Um erudito e místico jesuíta, Jean-Joseph Surin, foi trazido para participar do esforço de exorcismos. Conseguiu expulsar ainda mais demônios, porém entrou em crise depressiva e descreveu que os demônios retirados do corpo das freiras vinham para o seu. O religioso desenvolveu tendências suicidas e descreveu como sentia uma entidade dentro dele. Em janeiro de 1665, morreu Joana. Seus anos finais foram marcados pela obsessão de virar santa. Imersa em afasia e penitências, marcada por estigmas pelo corpo, a popular freira do século 17 faleceu de complicações respiratórias. A 22 de abril do mesmo ano, o padre Surin também fechava os olhos definitivamente. Ele havia trocado uma forte correspondência com a exorcizada.

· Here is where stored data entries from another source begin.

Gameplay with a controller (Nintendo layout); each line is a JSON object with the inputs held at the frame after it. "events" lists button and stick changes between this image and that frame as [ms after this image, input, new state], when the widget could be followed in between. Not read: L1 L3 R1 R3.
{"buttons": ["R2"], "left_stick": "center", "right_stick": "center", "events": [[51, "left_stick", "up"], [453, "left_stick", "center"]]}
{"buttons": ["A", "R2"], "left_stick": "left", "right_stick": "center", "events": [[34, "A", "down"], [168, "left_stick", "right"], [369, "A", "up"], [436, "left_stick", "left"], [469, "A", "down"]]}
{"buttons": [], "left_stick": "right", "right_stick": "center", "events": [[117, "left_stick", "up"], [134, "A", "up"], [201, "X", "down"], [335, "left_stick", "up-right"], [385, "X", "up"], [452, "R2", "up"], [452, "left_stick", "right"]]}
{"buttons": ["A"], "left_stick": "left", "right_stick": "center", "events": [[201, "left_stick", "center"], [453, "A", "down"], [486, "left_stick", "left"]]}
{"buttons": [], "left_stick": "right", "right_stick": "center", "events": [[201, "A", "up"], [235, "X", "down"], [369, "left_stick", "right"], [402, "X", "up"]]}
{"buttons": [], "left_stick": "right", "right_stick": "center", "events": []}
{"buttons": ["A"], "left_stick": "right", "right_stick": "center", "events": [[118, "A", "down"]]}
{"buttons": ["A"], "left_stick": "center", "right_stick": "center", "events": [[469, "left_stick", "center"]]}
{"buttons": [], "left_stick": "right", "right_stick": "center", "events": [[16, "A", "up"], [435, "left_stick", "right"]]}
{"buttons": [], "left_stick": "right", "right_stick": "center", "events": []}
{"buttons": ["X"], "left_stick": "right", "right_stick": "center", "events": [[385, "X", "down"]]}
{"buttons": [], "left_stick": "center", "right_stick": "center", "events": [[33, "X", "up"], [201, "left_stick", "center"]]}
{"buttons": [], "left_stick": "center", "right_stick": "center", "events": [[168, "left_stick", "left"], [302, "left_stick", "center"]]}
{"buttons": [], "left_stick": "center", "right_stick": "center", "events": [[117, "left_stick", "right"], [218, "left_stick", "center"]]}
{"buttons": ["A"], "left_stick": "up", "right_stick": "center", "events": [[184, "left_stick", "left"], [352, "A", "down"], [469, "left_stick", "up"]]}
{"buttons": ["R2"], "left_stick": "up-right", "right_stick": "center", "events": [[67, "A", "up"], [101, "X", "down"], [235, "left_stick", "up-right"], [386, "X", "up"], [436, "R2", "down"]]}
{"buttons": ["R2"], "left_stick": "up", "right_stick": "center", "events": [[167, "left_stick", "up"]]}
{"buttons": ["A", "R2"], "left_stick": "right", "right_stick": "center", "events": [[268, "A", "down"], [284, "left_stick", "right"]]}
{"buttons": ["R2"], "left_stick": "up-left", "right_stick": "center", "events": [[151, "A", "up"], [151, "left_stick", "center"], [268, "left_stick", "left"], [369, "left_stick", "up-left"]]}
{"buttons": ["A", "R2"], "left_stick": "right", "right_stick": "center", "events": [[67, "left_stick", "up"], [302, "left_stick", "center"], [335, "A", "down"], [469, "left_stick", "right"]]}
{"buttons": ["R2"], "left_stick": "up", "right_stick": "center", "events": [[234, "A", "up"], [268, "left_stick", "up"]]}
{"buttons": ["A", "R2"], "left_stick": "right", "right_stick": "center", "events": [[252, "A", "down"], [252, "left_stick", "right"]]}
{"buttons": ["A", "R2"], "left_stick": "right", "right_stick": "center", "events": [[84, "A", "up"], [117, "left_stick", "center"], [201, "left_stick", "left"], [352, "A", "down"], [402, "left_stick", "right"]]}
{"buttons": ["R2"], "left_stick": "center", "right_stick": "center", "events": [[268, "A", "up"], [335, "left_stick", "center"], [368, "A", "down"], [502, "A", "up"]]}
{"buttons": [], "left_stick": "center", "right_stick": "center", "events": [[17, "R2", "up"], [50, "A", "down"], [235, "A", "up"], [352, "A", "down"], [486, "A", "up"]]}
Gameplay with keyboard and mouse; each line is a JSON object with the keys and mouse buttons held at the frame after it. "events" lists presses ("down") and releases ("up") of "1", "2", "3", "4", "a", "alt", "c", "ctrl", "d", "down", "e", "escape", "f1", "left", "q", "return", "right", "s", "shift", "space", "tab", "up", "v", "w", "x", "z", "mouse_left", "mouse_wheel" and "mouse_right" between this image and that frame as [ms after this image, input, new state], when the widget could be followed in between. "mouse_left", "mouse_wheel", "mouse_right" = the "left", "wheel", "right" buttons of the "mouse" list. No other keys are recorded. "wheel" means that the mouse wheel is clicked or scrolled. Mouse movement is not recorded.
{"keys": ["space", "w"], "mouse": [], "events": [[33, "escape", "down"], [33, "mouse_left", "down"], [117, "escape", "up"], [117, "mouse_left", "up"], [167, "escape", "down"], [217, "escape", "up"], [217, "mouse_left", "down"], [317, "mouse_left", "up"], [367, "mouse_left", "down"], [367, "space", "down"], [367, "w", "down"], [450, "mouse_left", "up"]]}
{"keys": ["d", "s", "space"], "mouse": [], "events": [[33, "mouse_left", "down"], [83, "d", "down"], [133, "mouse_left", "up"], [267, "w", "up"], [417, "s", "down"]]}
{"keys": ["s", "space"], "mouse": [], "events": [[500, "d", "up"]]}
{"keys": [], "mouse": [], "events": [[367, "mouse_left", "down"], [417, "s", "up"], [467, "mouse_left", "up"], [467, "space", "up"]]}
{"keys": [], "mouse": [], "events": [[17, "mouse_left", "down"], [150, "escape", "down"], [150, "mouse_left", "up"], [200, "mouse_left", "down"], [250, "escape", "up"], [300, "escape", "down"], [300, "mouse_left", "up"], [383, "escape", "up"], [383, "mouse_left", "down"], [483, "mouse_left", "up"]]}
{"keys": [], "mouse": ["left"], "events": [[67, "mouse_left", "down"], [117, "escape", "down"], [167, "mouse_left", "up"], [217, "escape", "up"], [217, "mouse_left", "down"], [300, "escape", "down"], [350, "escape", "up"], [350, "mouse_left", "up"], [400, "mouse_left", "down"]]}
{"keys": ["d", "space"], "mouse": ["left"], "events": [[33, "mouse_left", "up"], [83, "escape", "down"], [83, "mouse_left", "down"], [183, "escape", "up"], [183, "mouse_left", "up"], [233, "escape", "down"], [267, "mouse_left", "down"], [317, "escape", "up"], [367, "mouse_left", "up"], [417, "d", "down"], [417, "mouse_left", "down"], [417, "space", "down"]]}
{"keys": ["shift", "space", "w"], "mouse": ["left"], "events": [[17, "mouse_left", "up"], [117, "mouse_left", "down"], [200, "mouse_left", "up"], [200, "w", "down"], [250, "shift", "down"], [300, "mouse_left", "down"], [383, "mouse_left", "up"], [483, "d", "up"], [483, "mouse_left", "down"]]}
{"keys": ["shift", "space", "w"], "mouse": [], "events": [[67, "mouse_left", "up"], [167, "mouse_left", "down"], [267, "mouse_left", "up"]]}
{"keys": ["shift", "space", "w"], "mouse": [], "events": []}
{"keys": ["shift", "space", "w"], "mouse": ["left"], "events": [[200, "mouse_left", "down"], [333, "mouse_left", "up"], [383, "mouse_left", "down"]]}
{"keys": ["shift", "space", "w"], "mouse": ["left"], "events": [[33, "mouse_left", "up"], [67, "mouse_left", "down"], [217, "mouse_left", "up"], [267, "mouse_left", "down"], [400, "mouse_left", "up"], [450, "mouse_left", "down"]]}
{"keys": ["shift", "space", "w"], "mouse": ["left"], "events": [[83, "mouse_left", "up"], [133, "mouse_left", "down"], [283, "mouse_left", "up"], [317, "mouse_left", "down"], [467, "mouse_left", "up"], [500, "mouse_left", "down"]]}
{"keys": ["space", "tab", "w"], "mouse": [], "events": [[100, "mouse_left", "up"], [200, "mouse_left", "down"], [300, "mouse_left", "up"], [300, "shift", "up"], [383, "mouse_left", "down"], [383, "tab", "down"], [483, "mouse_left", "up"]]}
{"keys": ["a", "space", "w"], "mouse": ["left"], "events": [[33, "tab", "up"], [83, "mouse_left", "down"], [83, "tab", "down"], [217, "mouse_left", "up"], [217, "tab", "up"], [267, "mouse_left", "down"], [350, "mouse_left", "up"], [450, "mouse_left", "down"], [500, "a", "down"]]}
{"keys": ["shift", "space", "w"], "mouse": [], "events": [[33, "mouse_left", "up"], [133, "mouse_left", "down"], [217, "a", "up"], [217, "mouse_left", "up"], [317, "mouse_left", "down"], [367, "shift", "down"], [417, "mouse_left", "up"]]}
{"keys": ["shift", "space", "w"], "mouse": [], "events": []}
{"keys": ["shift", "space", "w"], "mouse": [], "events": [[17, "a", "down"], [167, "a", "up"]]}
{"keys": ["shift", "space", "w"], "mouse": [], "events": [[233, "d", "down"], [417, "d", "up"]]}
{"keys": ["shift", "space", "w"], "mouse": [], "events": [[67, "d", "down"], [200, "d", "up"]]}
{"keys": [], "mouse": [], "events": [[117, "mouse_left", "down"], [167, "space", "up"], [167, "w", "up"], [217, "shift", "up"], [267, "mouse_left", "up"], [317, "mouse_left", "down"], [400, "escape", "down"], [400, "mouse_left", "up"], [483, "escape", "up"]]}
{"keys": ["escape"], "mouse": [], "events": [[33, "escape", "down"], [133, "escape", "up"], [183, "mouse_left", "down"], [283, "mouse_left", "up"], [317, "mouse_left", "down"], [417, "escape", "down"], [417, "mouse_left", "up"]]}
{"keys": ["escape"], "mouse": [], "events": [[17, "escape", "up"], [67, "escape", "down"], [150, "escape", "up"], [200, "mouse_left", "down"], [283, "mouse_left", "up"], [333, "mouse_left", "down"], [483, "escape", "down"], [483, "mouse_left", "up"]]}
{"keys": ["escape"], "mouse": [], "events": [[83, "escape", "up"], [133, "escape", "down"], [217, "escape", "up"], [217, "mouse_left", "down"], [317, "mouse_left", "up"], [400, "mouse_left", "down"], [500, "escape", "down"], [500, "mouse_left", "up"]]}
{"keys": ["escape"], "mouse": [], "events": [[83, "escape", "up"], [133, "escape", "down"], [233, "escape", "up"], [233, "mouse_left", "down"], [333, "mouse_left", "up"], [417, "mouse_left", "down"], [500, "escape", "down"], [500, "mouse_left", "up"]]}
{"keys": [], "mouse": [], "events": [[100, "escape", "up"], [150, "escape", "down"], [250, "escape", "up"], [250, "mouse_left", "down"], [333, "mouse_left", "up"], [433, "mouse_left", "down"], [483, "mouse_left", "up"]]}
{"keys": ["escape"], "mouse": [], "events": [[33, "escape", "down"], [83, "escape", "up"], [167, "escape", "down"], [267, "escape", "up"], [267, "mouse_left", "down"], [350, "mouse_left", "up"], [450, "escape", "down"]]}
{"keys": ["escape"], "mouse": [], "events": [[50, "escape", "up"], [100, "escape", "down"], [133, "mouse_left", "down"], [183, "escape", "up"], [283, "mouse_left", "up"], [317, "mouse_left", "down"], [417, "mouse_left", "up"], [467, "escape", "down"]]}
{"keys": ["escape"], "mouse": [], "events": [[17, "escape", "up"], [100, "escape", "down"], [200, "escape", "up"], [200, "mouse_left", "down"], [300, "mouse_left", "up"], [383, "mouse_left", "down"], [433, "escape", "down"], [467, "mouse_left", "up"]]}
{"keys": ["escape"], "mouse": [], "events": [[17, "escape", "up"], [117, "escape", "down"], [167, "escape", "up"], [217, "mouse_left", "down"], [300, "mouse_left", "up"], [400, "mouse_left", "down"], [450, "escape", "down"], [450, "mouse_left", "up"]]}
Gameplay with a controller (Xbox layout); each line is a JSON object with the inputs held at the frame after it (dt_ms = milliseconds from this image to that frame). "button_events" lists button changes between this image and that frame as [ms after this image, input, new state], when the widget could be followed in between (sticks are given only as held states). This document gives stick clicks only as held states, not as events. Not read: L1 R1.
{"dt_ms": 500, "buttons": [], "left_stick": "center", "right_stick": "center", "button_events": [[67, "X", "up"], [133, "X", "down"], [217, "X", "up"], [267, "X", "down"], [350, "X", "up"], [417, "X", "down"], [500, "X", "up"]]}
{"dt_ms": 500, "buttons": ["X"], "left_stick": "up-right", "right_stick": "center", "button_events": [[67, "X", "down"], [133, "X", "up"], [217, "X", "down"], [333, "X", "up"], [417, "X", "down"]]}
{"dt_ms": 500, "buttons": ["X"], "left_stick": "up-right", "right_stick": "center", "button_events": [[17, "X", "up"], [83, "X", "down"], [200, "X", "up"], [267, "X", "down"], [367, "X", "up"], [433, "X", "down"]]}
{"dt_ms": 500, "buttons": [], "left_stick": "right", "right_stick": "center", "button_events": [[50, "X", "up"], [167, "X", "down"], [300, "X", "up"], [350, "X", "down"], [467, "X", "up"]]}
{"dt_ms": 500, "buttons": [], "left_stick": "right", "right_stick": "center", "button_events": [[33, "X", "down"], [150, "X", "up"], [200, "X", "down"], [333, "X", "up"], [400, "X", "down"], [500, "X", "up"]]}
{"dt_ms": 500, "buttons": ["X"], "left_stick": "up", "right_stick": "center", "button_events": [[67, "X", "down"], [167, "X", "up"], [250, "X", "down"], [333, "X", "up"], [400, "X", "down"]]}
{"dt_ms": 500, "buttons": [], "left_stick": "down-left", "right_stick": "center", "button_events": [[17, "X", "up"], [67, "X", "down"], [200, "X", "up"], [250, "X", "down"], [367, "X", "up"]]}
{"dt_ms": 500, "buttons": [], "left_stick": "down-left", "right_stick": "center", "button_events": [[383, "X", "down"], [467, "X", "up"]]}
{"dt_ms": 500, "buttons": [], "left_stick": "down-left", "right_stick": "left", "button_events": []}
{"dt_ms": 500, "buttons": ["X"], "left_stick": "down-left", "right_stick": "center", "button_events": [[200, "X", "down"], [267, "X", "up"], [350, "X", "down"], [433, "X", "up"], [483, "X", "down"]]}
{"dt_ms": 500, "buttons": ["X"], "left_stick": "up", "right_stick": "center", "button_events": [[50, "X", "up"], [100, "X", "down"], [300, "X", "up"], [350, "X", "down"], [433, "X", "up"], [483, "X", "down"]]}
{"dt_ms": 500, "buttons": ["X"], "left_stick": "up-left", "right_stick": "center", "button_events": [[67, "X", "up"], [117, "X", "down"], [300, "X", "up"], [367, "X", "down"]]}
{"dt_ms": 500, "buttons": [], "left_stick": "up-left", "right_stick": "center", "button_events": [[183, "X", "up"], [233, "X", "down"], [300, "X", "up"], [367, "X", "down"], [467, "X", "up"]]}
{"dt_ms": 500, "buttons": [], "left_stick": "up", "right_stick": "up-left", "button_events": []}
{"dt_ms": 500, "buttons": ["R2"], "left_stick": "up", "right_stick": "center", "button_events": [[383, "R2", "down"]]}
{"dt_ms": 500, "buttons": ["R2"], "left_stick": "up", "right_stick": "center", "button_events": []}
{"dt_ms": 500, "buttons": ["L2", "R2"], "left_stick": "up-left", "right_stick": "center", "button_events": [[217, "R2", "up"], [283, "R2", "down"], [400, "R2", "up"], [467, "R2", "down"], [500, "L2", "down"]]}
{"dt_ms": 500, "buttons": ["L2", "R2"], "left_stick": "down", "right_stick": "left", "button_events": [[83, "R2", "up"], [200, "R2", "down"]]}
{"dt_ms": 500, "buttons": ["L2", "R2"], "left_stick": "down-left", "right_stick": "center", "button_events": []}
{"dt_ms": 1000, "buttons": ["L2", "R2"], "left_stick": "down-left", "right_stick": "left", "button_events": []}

O caso de Loudon foi descrito como histeria coletiva, jogo político, esquizofrenia e fruto da "demonomania" moderna. Após o escândalo, os juízes passaram a acreditar menos em possessões demoníacas, como defendeu Robert Mandrou no controverso livro Magistrados e Feiticeiros na França do Século 17 (ed. Perspectiva). O jesuíta Michel de Certeau escreveu uma análise clássica: La Possession de Loudun, ainda sem versão em português. De Certeau também explorou a escrita mística do padre Surin, seu colega de ordem. Freud interessou-se pelas narrativas em texto de 1923. Aldous Huxley publicou o romance Os Demônios de Loudun, em 1952. O livro inspirou uma ópera de Krzysztof Penderecki. Jerzy Kawalerowicz fez um filme: Madre Joana dos Anjos. O inglês Ken Russell dirigiu Vanessa Redgrave e Oliver Reed tratando do episódio. A possessão inspirou o intelecto e as artes.

E os demônios? Ainda brilhariam em Salem, no fim do século 17. Depois iriam perder lugar para outras atrações. A histeria coletiva? Essa sobreviveu e ainda assombra governantes e juízes. Ah, se madre Joana dos Anjos tivesse internet... É preciso manter a esperança... e a sanidade.